Не такой реакции ждал Харитоненко, нельзя во время решающей атаки терять контакт с обвиняемым. Душевный надлом Мисюры должен закончиться капитуляцией по всему фронту, а не бегством от истины, добытой с таким невероятным трудом.

— Верить или не верить — ваше право, нечего из-за этого нервничать, — вразумляет Мисюру. — Давайте разберемся спокойно. Когда вы с Айзенбергом посетили Карманова, познакомились с его супругой, то даже обмывали знакомство и первую сделку. Если не ошибаюсь, тогда пили французский коньяк. Кстати, супруга Карманова Маргарита Васильевна тоже вас опознала по фотографии и дала показания. Может, будете более снисходительны к представительнице прекрасного пола?

— Что же показал гражданин Карманов? — деланное безразличие не может скрыть крайнего напряжения.

— Карманов, осужденный за валютные операции в крупных размерах, свидетельствует о покупке вами трех уникальных бриллиантов: «Принц Наварский», «Голубая Мария» и «Око царя Соломона». Эти экземпляры представляют музейную ценность. Не поэтому ли вы теперь пожелали подарить их Возняку? Советую pre же познакомиться с показаниями Андрея Петровича Карманова.

Дрожащими руками взял Мисюра протокол допроса, читает. Все ясно: не отвертеться ему от Карманова. Наверняка в деле имеются данные, откуда эти бриллианты. Теперь другой жизненно важный вопрос: как вышли на Карманова, почему допросили о нем, Мисюре? Были бы доказательства, погорел бы, когда вели дело фирмы. А без фирмы не могла стать известна его сделка с Кармановым. Как же теперь стала известна? Считал себя умным и ловким, верил, что никто не сумеет под него подкопаться. Теперь КГБ представляется всевидящим и всезнающим, от него невозможно укрыться. Надо кончать с неопределенностью, это хуже смерти. Будь что будет, должен узнать, как появился Карманов.

— Гражданин следователь, я буду давать показания, но разрешите задать один вопрос.

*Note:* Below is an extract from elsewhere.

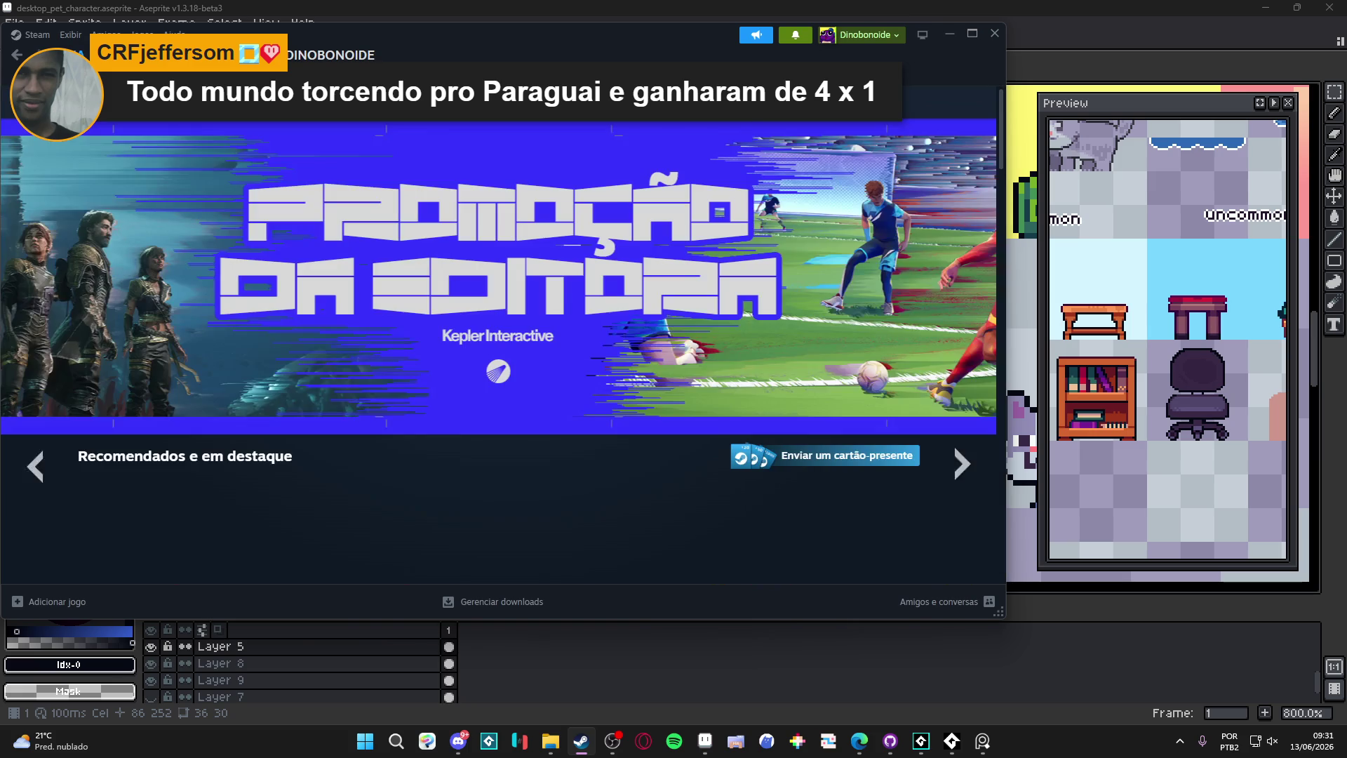
{"action": "left_click", "coordinate": [660, 107]}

Знаю, не положено задавать вопросы, но этот для дела не имеет значения.

— Что же вызывает любопытство в показаниях неизвестного? — интересуется Харитоненко.

Мисюра, не реагируя на иронию, выясняет просительным тоном:

— Почему через столько лет стали допрашивать обо мне осужденного Карманова?

— Этот вопрос имеет прямое отношение к делу. Вы, Николай Иванович, как всегда, смотрите в самую точку, — похвалил Харитоненко. — Однако в пределах возможного готов удовлетворить вашу любознательность. Обнаруженные у вас три уникальных бриллианта числились в коллекции Карманова, но когда на него велось следствие, покупатель не был установлен, и по этой причине на них объявили всесоюзный розыск. Проверили по этому розыску ваши бриллианты, и ларчик, как видите, раскрылся. Теперь удовлетворите мое любопытство. С какого времени вы знакомы с Сигизмундом Абрамовичем Айзенбергом, какие деловые интересы вас связывали?

Все же пришел Айзенберг из могилы, наступил черный день!.. Спокойно, не надо паниковать. Раз Айзенберг не выдал на следствии, его прах навечно сохранит тайну. Но почему Харитоненко спрашивает об Айзенберге? Ясно: когда велось следствие, установили связь Айзенберга с Кармановым. Вроде бы отсюда потянулась нить. Теперь стала известна его, Мисюры, связь с Кармановым, вот и пытаются связать эти нити. Вряд ли сумеют: нет Айзенберга, ничего не получится из этой затеи… А вдруг у Харитоненко что-то есть — бежит, как борзая, по следу. Что же может быть? Левые товары возил не один Айзенберг, были еще экспедитор, шофер. Они ведь живы. Правда, он, Мисюра, никаких дел с шофером не имел, экспедитор осужден, в суде не давал на него показаний. Нет в живых и коммерческих деятелей, Машку же могут хоть на части резать — ничего не добьются. Так что, гражданин следователь, к фирме меня не пришьете.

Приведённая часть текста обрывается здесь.